[DATASET CONTENT — start]

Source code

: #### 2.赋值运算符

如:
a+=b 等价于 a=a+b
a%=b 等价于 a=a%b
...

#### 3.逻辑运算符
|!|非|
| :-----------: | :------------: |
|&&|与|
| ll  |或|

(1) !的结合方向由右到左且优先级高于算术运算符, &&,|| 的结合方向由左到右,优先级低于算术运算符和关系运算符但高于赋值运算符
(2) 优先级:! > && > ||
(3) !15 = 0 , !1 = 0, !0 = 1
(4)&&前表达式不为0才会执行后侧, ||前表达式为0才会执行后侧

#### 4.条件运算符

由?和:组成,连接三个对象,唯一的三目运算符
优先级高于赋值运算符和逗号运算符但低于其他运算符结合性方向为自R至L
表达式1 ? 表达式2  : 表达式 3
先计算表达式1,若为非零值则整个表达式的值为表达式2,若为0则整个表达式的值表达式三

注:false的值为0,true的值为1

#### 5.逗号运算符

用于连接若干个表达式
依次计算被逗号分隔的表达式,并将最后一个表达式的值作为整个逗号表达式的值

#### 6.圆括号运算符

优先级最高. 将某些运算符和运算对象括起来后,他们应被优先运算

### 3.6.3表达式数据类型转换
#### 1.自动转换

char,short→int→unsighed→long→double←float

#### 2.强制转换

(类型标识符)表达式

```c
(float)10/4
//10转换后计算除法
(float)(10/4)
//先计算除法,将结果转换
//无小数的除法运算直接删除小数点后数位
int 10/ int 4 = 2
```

[DATASET CONTENT — finish]
[DATASET CONTENT — start]

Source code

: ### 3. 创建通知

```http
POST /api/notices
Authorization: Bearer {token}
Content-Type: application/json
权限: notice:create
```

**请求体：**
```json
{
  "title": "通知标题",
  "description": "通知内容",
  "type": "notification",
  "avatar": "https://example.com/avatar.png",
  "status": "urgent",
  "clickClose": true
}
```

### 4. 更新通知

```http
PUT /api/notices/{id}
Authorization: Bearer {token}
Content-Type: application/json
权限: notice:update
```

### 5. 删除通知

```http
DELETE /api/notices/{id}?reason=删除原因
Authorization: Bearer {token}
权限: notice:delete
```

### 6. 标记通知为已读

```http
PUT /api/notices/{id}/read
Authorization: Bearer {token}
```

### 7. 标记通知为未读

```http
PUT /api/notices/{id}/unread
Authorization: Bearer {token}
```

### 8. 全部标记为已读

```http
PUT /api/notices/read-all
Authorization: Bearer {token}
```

[DATASET CONTENT — finish]
[DATASET CONTENT — start]

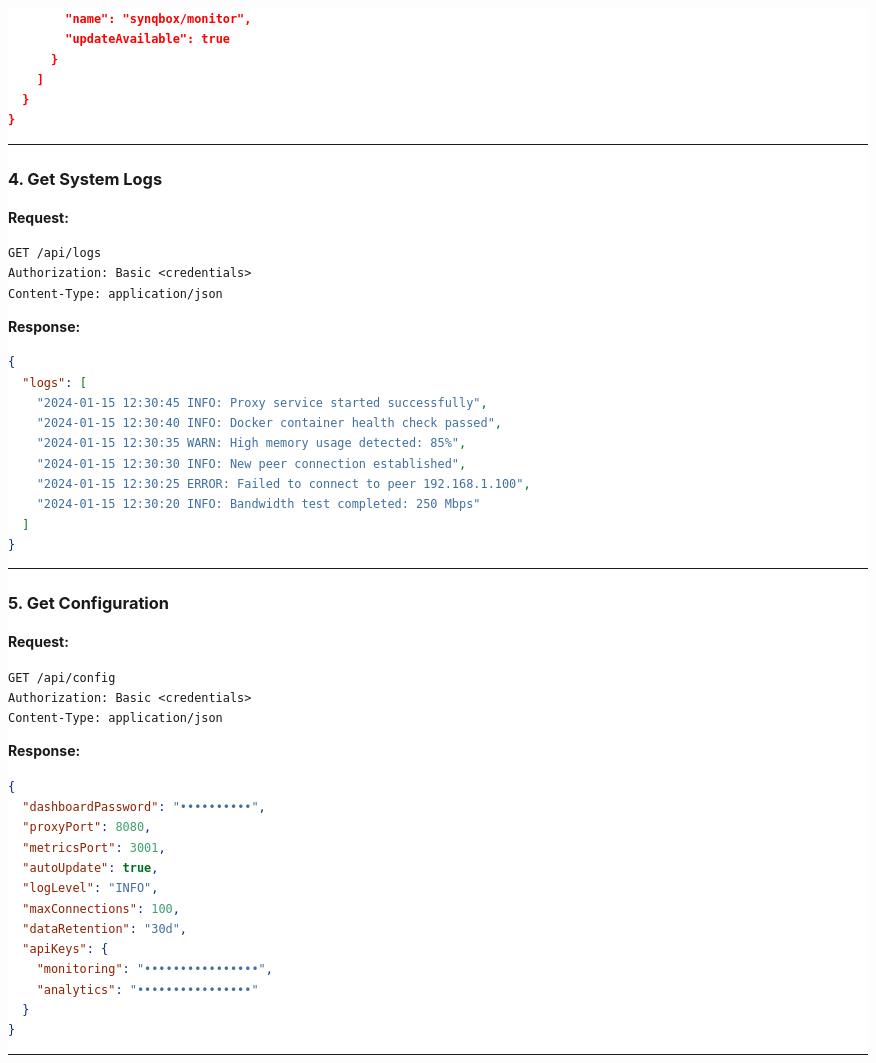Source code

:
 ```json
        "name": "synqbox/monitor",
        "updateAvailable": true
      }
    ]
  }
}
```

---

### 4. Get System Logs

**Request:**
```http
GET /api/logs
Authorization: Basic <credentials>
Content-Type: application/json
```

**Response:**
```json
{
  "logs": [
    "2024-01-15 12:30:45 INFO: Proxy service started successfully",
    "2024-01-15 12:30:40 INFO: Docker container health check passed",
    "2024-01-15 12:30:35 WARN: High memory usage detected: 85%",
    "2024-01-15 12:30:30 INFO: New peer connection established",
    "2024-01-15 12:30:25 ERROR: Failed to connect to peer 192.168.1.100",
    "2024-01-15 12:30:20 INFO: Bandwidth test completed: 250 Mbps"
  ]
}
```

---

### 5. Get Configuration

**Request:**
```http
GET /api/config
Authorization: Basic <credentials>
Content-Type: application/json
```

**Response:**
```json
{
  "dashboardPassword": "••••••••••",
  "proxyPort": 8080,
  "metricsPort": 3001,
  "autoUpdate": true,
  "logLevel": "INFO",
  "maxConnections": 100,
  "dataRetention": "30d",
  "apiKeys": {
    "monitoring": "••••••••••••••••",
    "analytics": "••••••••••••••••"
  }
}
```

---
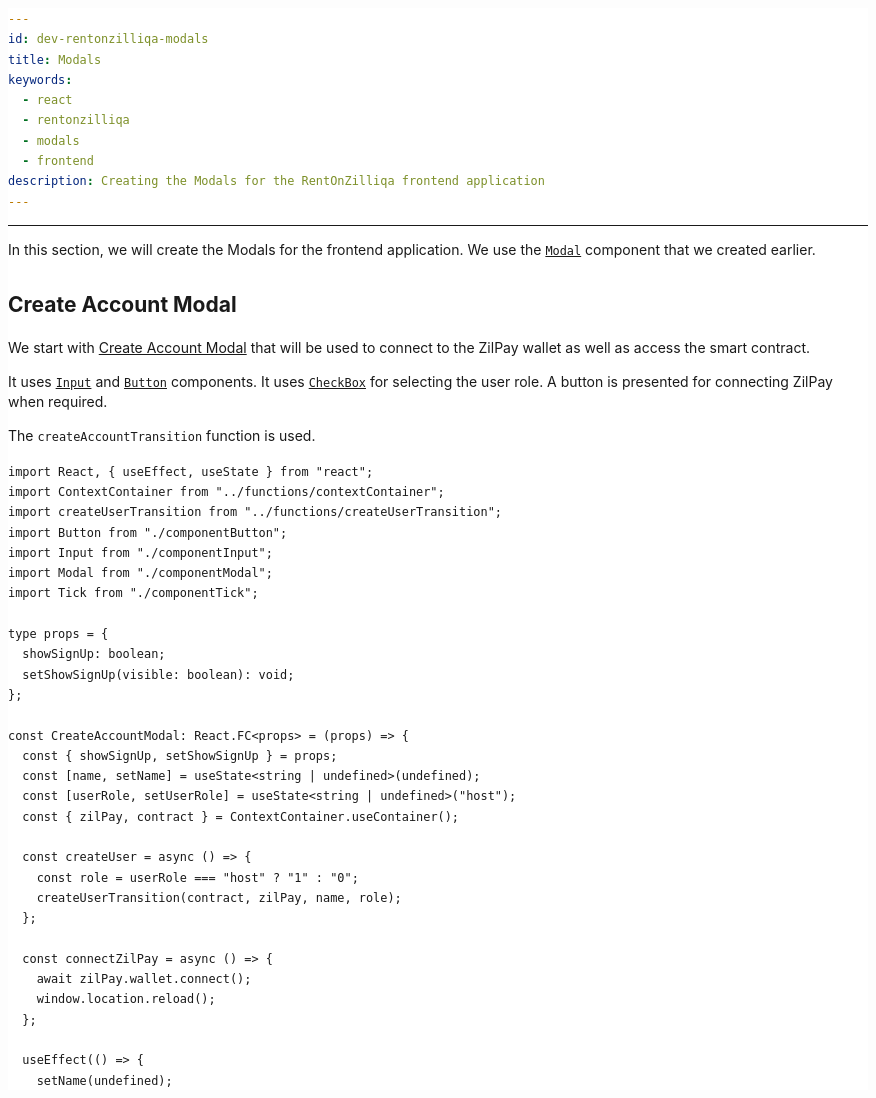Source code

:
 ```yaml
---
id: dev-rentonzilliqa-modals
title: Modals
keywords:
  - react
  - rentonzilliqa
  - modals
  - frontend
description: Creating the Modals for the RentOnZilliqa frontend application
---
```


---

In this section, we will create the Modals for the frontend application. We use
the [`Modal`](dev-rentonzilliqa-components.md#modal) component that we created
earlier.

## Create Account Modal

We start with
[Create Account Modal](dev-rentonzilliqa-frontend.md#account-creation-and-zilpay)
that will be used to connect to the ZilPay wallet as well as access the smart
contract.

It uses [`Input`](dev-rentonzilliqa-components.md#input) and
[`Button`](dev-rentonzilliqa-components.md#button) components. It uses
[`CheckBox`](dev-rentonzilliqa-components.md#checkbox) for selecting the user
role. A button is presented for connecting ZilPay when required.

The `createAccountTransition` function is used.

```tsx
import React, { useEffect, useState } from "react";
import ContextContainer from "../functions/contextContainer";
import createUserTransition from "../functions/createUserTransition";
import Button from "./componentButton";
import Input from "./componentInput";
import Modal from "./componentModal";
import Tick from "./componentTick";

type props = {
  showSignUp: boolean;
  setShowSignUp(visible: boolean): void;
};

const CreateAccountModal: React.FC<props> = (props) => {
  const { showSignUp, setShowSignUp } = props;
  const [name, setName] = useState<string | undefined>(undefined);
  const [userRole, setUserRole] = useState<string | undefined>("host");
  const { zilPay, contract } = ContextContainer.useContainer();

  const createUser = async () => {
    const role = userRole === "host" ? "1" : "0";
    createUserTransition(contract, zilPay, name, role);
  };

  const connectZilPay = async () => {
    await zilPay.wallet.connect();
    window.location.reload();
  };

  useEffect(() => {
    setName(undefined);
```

[DATASET CONTENT — finish]

### WHAT TO DO:
Locate the word "userRole" in the data above. Copy every line carrying it.

### ANSWER SECTION:
  const [userRole, setUserRole] = useState<string | undefined>("host");
    const role = userRole === "host" ? "1" : "0";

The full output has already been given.